The five dimensions of impact are a framework created by the Impact Management Project (IMP) that classifies impact evidence into five questions: What outcome occurred, Who experienced it, How Much change happened (scale, depth, duration), what was the organization's Contribution to that change, and what is the Risk that impact differs from expectation. Together they provide a universal language for measuring and comparing impact.
The IMP (Impact Management Project) framework is a global consensus on how to measure and manage impact, developed through consultation with over 2,000 organizations starting in 2016. Its core component is the five dimensions of impact. The IMP's work is now housed at the IFRS Foundation, integrating impact thinking with broader sustainability disclosure standards.
Design your data collection instruments — surveys, intake forms, interview guides — to explicitly address each dimension.
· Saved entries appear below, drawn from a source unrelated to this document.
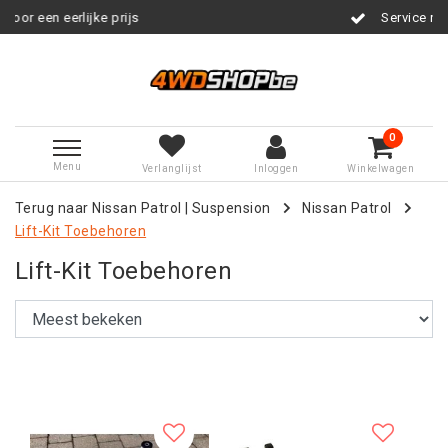
rijs
Service na verkoop
0
Menu
Verlanglijst
Inloggen
Winkelwagen
Terug naar Nissan Patrol
|
Suspension
Nissan Patrol
Lift-Kit Toebehoren
Lift-Kit Toebehoren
Collect baseline and outcome data for What and How Much, track demographics for Who, gather qualitative evidence through open-ended questions and interviews for Contribution, and monitor drop-off rates and sentiment for Risk. AI-powered platforms can now extract Contribution and Risk evidence automatically from text data.
A theory of change maps the causal pathway from activities to outcomes — it tells you what should happen and why. The five dimensions measure what actually happened across five evidence categories. They are complementary: the theory of change guides what to measure, and the five dimensions structure how you collect and organize the evidence.
Contribution and Risk require qualitative evidence — interview transcripts, open-ended responses, stakeholder narratives — rather than simple quantitative metrics. Traditional approaches relied on manual coding of this evidence, which is time-consuming and doesn't scale. AI-native analysis platforms now extract Contribution and Risk evidence automatically from text data, making these dimensions practically measurable for organizations of any size.
Impact investors use the five dimensions to evaluate portfolio companies during due diligence and ongoing monitoring. What and Who define the investment thesis. How Much tracks whether outcomes match expectations. Contribution assesses whether the investee's activities actually cause reported outcomes. Risk identifies threats to impact delivery. Portfolio-level analysis across all five dimensions enables investors to compare investments, allocate capital toward highest-impact opportunities, and report to LPs with structured evidence.